**WHAT THIS TASK INVOLVES:** Go through the entries below and count the lines holding the word "Figure". Reply with only the number, please.

**TASK MATERIAL:**
☆ ☆ ☆

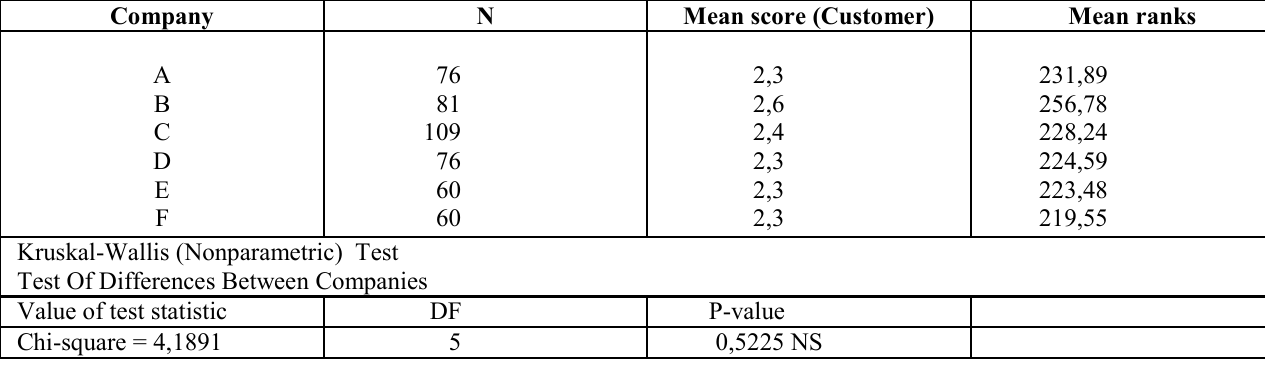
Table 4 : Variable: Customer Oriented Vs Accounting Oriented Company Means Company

☆ ☆ ☆

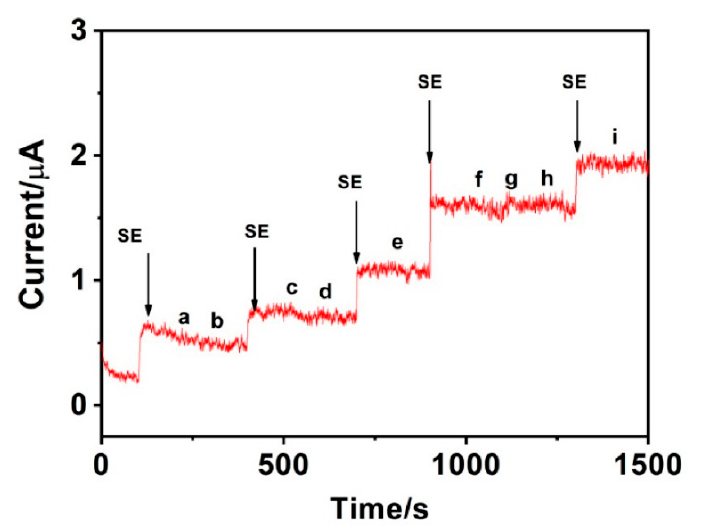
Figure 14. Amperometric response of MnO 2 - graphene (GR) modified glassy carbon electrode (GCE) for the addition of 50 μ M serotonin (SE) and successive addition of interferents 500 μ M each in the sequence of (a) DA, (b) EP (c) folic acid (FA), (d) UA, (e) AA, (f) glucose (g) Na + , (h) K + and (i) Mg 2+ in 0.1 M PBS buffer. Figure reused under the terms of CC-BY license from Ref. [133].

☆ ☆ ☆

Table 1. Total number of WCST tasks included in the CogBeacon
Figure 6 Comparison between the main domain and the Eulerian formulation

☆ ☆ ☆

**WRITTEN RESPONSE:** 2